La prima impressione che, di solito, un inesperto e imprudente ascoltatore si trova ad avere al primo ascolto di un album dei The Flaming Lips è di totale sconcerto e diffidenza.

"Mio Dio che voce di schifo ha questo qua. Ma come fa a cantare?".

Io su quella voce ci sono passato su un bel po' di anni fa, facendomene una ragione, anzi facendomene una passione..

Una tale passione che quasi ci sono rimasto male quando quella voce mi è apparsa (quasi) normale e (quasi) intonata in uno dei primi pezzi che ho ascoltato di questo nuovo album.

Il brano ("We don't know how and why") non mi è sembrato fra l'altro neanche granchè, così isolato, spiandolo dalla finestra.

Poi, ieri, per la prima volta, sono entrato dalla porta, e mi sono fatto tutte le stanze, attraversando tutto il corridoio all'interno della bocca del Re (chissà Wayne Coyne cosa intende raccontare con questa storia assurda?
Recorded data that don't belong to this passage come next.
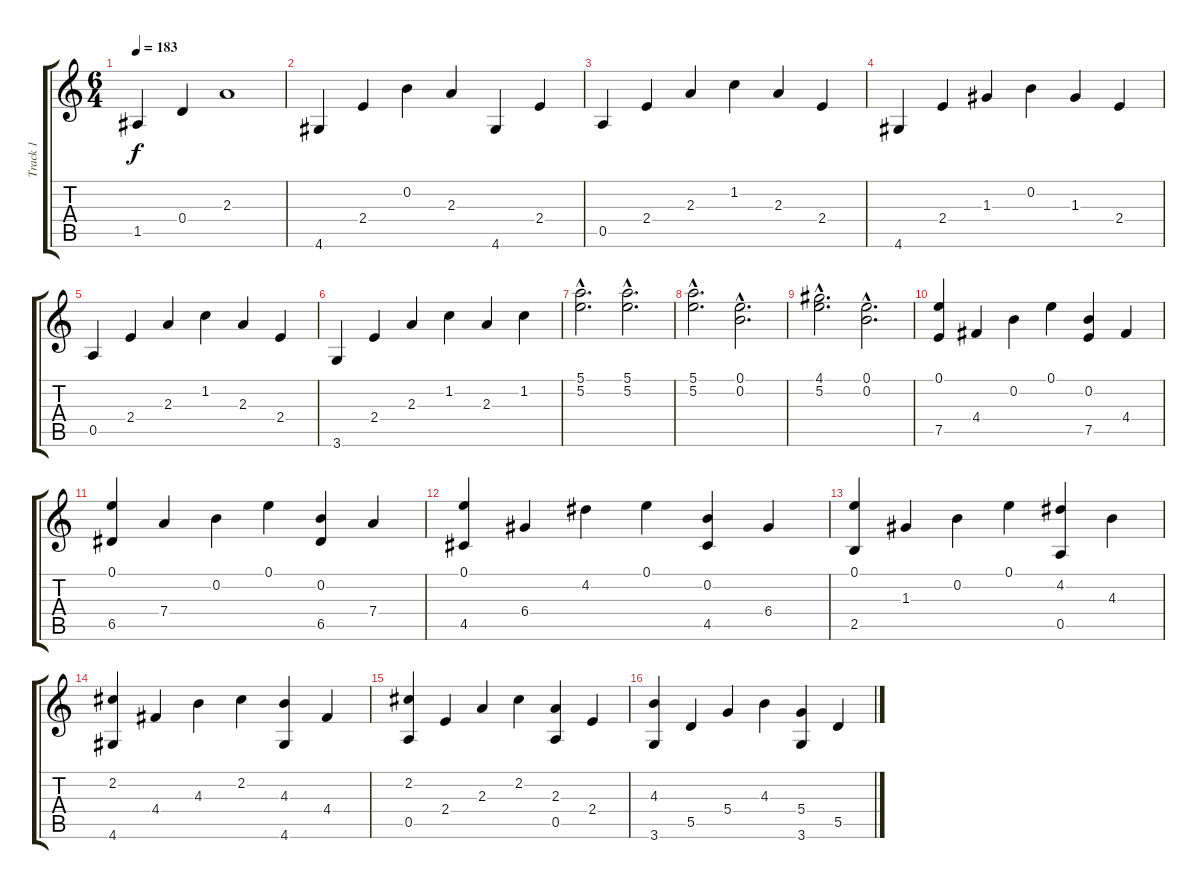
\track ("Track 1" "Track 1") {instrument acousticguitarnylon}
\staff {score tabs}
\tuning (E4 B3 G3 D3 A2 E2) {hide}
\ts (6 4)
\tempo 183
\clef g2
\ks c
1.5.4{dy f} 0.4.4 2.3.1 |
4.6.4 2.4.4 0.2.4 2.3.4 4.6.4 2.4.4 |
0.5.4 2.4.4 2.3.4 1.2.4 2.3.4 2.4.4 |
4.6.4 2.4.4 1.3.4 0.2.4 1.3.4 2.4.4 |
0.5.4 2.4.4 2.3.4 1.2.4 2.3.4 2.4.4 |
3.6.4 2.4.4 2.3.4 1.2.4 2.3.4 1.2.4 |
(5.1{hac} 5.2{hac}).2{d} (5.1{hac} 5.2{hac}).2{d} |
(5.1{hac} 5.2{hac}).2{d} (0.1{hac} 0.2{hac}).2{d} |
(4.1{hac} 5.2{hac}).2{d} (0.1{hac} 0.2{hac}).2{d} |
(0.1 7.5).4 4.4.4 0.2.4 0.1.4 (0.2 7.5).4 4.4.4 |
(0.1 6.5).4 7.4.4 0.2.4 0.1.4 (0.2 6.5).4 7.4.4 |
(0.1 4.5).4 6.4.4 4.2.4 0.1.4 (0.2 4.5).4 6.4.4 |
(0.1 2.5).4 1.3.4 0.2.4 0.1.4 (4.2 0.5).4 4.3.4 |
(2.2 4.6).4 4.4.4 4.3.4 2.2.4 (4.3 4.6).4 4.4.4 |
(2.2 0.5).4 2.4.4 2.3.4 2.2.4 (2.3 0.5).4 2.4.4 |
(4.3 3.6).4 5.5.4 5.4.4 4.3.4 (5.4 3.6).4 5.5.4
Boh!!).

Dunque, cominciamo con le cose positive: i The Flaming Lips sono ancora vivi, nonostante la benda e la troppo matita sugli occhi del loro leader, i capelli verdi di certi nuovi arrivati, ecc, ecc.

E sono sopratutto ancora dolcemente folli, anzi, per dirla meglio, "dolcemente fatti" (musicalmente parlando), proprio come nel mio amatissimo "The Soft Bulletin".

La nostalgica malinconia psichedelica è proprio quella.

La ricerca sonora (ignoro se sia ancora merito di Dave Fridmann) è davvero formidabile (anche se a volte sfiora l'eccesso, come vedremo più avanti).

E poi c'è Wayne Coyne che si arrischia a modulare la sua "potente" voce, in particolare in un brano come "The Sparrow", proprio nella maniera che adoro, rincorrendo note e melodie (alquanto ricercate) come quasi in preda a un nodo in gola, valorizzando in profondità il timbro emotivo di alcuni pezzi forti dell'album.

Dicevo, ricerca sonora.

C'è di tutto, un pianto (subito in apertura dell'album), voci di sottofondo, effetti e modulazioni (in post-produzione) spericolate di voci e altro, timpani, e tanto ancora.

E ci sono il Bolero (il ritmo), e Così Parlò Zaratustra...

C'è la voce narrante di Mick Jones (dei Clash) che ogni tanto racconta la storia del Re e della sua testa.

Ci sono strumentali possenti e iper-prodotti e ci sono almeno un paio di canzoni che hanno una naturalezza psichedelic pop adorabile (in particolare la conclusiva, "How can a head").

E qui veniamo alle cose negative (non voglio parlare della cover dell'album..), che abbassano il voto.

Sarà forse che con tutte queste cose il "condimento" può risultare un po' eccessivo (sicuramente al primo ascolto, al terzo di oggi lo trovo già quasi adeguato..)?

Forse è questo l'unico vero problema di questo album, insieme ad alcuni brani un po' sfilacciati con sezioni sicuramente splendide prese a se ma un po' disconnesse prese insieme (la stessa "The Sparrow" già citata).

E poi c'è la voce di Wayne Coyne, sempre stonata (questo chiaramente è un problema per i detrattori, non certo per me).

Per finire qualche riferimento.

Ecco, mettiamola così: un misto fra il mood di Eldorado degli ELO, le cose di Jacco Gardner, e gli immancabili Mago di Oz e Pink Floyd.

E anche, a mio parere, un pò di certe ballate dei boschi come sapevano fare gli Yes, in certi pezzi (es. "Giant Baby", "Mouth of the King").

E un po' di Tom Waits ("Feedaloodum Beedle Dot").

E non mi mare poco (anzi, forse è troppo..).